A Chilling Interactive Map Shows Every Death in Iraq During the Iraq War

Impact

The news: In October 2010, WikiLeaks released a treasure trove of 391,832 classified military documents on the Iraq War. Included in those documents was data on just how many people had died in the country since 2003, as logged by analysts.

It was a huge mass of data, and now the Guardian has mapped WikiLeaks' data into an interactive Google Map, revealing just how huge the scope of the violence really was. 

By charting, according to their military heading and geographic location, nearly 60,000 incidents that killed over 100,000 people, it's clear that nearly every corner of Iraq paid a bloody price during the chaos that followed the Bush administration's invasion in 2003. 

The data: The full map is below, centered on Baghdad. But by zooming out, you can find details on every one of the 109,032 deaths logged by WikiLeaks across Iraq during the period of 2004-2009, broken down into category. Though 2006-2007 were by far the bloodiest years (together, the two-year period saw nearly 71,000 deaths), every year was exceptionally violent. 

Approximately 66,000 of the deaths were categorized as "civilian," and approximately 176,000 people were additionally wounded. Baghdad alone saw some 45,000 deaths, or approximately 0.97% of its prewar population of 4,689,000 in 2001. Most of the fatalities were from direct or indirect fire, improvised explosive devices, terrorist attacks or the vague category of "murder."

Killings are rampant across Baghdad, with nearly every neighborhood and major street having experienced shootings, bombings, urban warfare or politically motivated slayings. Even the Green Zone, the heavily fortified center of international presence in the district of Karkh, has seen spates of bombings and rocket attacks that have claimed many lives. Nowhere has been spared.

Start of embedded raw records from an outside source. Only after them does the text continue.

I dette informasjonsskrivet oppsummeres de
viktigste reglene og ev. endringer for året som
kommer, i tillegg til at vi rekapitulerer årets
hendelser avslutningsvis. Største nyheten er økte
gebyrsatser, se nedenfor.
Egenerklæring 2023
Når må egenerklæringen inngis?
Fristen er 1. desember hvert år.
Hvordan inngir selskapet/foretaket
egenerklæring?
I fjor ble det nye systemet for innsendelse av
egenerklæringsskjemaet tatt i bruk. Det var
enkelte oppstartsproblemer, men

It gets worse: It's important to keep in mind that the 109,032 number represents just a slice of the deaths that occurred as the direct or indirect result of the Iraq War. The Iraq Body Count project has counted just short of 200,000 violent deaths since hostilities began, while another study by an international team of researchers published in PLOS Medicine estimated that as many as 405,000 people had died as of mid-2011. 

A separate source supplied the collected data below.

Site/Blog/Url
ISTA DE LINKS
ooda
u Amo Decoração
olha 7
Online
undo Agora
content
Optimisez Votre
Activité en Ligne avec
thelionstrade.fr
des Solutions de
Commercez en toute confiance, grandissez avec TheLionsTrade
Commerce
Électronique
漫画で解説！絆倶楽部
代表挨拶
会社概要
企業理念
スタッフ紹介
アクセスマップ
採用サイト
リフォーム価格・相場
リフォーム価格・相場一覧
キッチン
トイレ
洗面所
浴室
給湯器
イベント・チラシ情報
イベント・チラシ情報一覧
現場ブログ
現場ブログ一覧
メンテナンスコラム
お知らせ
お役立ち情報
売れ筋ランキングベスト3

Of the deaths in the latter study, 60% were said to be violent, while 40% were victims of collapsed public services. Destroyed hospitals, rampant physical and mental illness, nonexistent emergency services and a devastated economy and infrastructure have taken almost as many lives as guns and bombs.

The bodies keep coming. Throughout 2013, nearly 10,000 people were killed by militant attacks across Iraq. The U.N. thinks that as many as 24,000 people have been killed or injured by Islamic State fighters in just the first 8 months of 2014, meaning Iraq's nightmare is not yet over, and, as scary as it might be, may not have an end in sight.